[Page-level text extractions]
————

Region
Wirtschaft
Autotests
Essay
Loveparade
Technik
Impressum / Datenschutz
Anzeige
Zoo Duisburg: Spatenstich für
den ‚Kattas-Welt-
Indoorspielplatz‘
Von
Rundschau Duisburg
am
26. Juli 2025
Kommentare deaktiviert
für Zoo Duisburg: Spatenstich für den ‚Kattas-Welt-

————

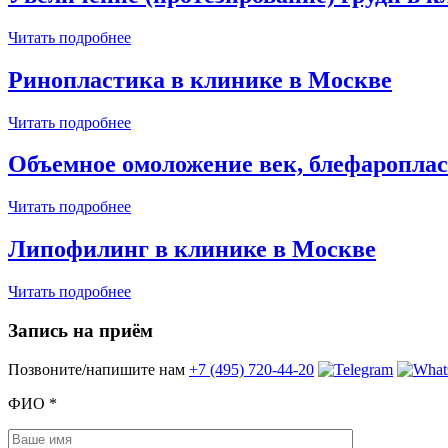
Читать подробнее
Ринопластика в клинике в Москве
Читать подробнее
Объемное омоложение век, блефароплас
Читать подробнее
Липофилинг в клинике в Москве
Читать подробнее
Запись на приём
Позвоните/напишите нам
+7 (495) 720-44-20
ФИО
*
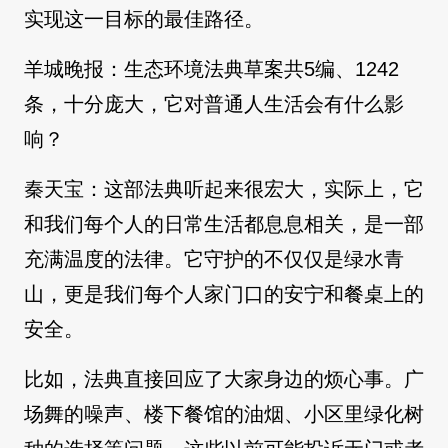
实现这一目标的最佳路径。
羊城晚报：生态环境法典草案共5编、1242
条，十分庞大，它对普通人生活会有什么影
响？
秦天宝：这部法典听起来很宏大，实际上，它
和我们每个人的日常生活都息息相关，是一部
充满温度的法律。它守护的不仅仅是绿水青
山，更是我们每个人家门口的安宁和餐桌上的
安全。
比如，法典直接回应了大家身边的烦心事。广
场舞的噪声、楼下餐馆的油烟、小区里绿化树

————

## Your task
Wherever the word "Москве" occurs in the data, copy that whole line.

## Task output
Ринопластика в клинике в Москве
Липофилинг в клинике в Москве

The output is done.